Many experiments seek to improve continuous metrics, rather than the binary outcomes. Continuous metrics can take on a range of values. Examples include amount spent by customers, time spent on page, and days an app is used. Ecommerce sites often want to increase sales, and so they might experiment on product pages or checkout flows. Content sites may test layout, navigation, and head‐ lines to try to increase the number of stories read. A company running an app might run a remarketing campaign to remind users to come back to the app.

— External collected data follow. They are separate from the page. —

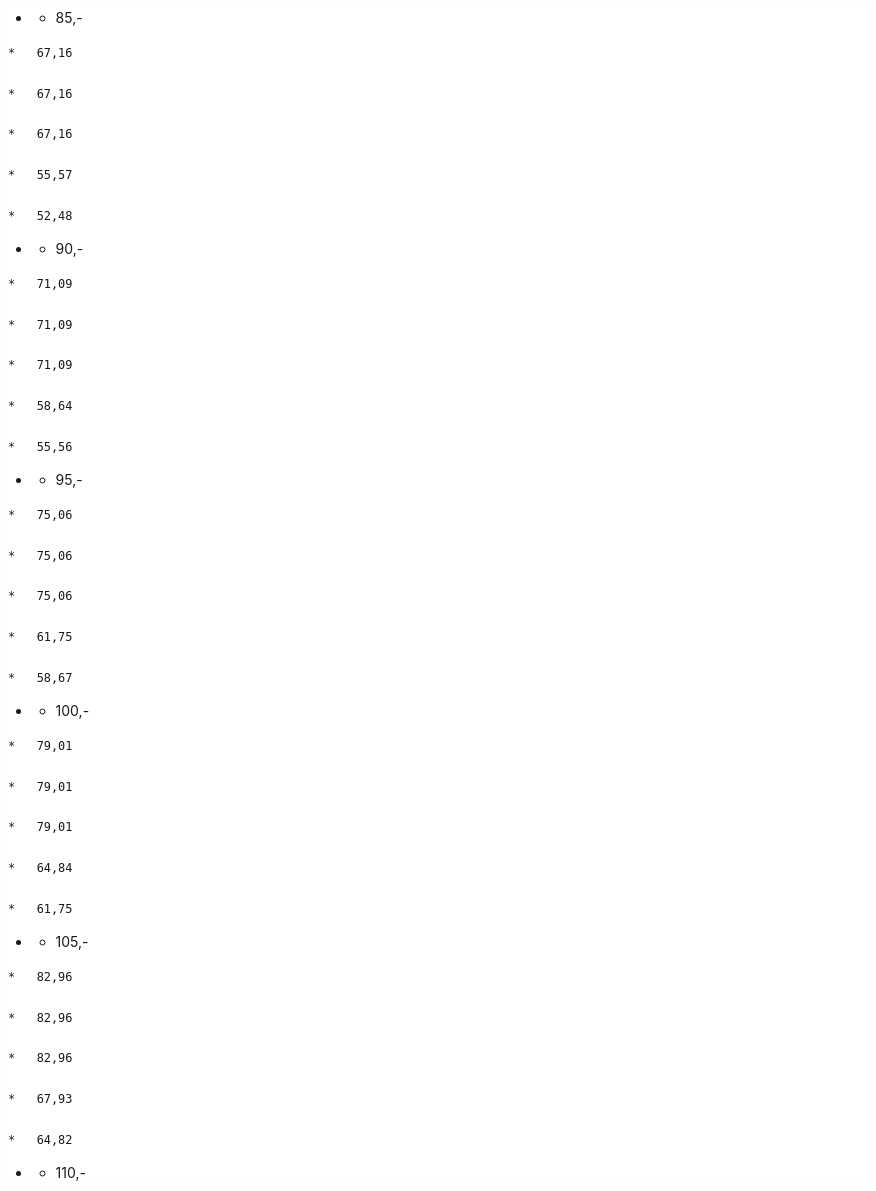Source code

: 
*    *   85,-

    *   67,16

    *   67,16

    *   67,16

    *   55,57

    *   52,48


*    *   90,-

    *   71,09

    *   71,09

    *   71,09

    *   58,64

    *   55,56


*    *   95,-

    *   75,06

    *   75,06

    *   75,06

    *   61,75

    *   58,67


*    *   100,-

    *   79,01

    *   79,01

    *   79,01

    *   64,84

    *   61,75


*    *   105,-

    *   82,96

    *   82,96

    *   82,96

    *   67,93

    *   64,82


*    *   110,-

For these and other experiments with continuous success metrics, the goal is to figure out whether the average values in each variant differ from each other in a statistically significant way. The relevant statistical test is the **two-sample t-test**, which determines whether we can reject the null hypothesis that the averages are equal with a defined confidence interval, usually 95%. The statistical test has three inputs, all of which are straightforward to calculate with SQL: the mean, the standard deviation, and the count of observations.

---

We will consider whether that new flow increased user spending on in-game currency.

In [9]:
query_03 = """
        SELECT variant
            ,count(user_id) as total_cohorted
            ,avg(amount) as mean_amount
            ,stddev(amount) as stddev_amount
        FROM
        (
            SELECT a.variant
            ,a.user_id
            ,sum(coalesce(b.amount,0)) as amount
            FROM exp_assignment a
            LEFT JOIN game_purchases b on a.user_id = b.user_id
            WHERE a.exp_name = 'Onboarding'
            GROUP BY 1,2
        ) a
        GROUP BY 1
        """

select(query_03)

Unnamed: 0,variant,total_cohorted,mean_amount,stddev_amount
0,variant 1,50275,3.687589,19.220194
1,control,49897,3.781218,18.940378


https://www.evanmiller.org/ab-testing/t-test.html#!3.781/18.94/49897;3.688/19.22/50275@95

There is no significant difference between the control and variant groups at a 95% confidence interval. The “variant 1” group appears to have increased onboarding completion rates but not the amount spent.

---

Another question we might consider is whether variant 1 affected spending among those users who completed the onboarding. Those who don’t complete the onboarding never make it into the game and therefore don’t even have the opportunity to make a purchase.

In [10]:
query_04 = """
        SELECT variant
            ,count(user_id) as total_cohorted
            ,avg(amount) as mean_amount
            ,stddev(amount) as stddev_amount
        FROM
        (
            SELECT a.variant
            ,a.user_id
            ,sum(coalesce(b.amount,0)) as amount
            FROM exp_assignment a
            LEFT JOIN game_purchases b on a.user_id = b.user_id
            JOIN game_actions c on a.user_id = c.user_id
            and c.action = 'onboarding complete'
            WHERE a.exp_name = 'Onboarding'
            GROUP BY 1,2
        ) a
GROUP BY 1
        """

select(query_04)

Unnamed: 0,variant,total_cohorted,mean_amount,stddev_amount
0,variant 1,38280,4.843091,21.899284
1,control,36268,5.202146,22.048994


https://www.evanmiller.org/ab-testing/t-test.html#!5.202/22.049/36268;4.843/21.899/38280@95

The average for the control group is statistically significantly higher than that for variant 1 at a 95% confidence interval. This result may seem perplexing, but it illustrates why it is so important to agree on the success metric for an experiment up front. The experiment variant 1 had a positive effect on onboarding completion and so can be judged a success. It did not have an effect on the overall spending level. This could be due to a mix shift: the additional users who made it through onboarding in variant 1 were less likely to pay. If the underlying hypothesis was that increasing onboarding completion rates would increase revenue, then the experiment should not be judged a success, and the product managers should come up with some new ideas to test.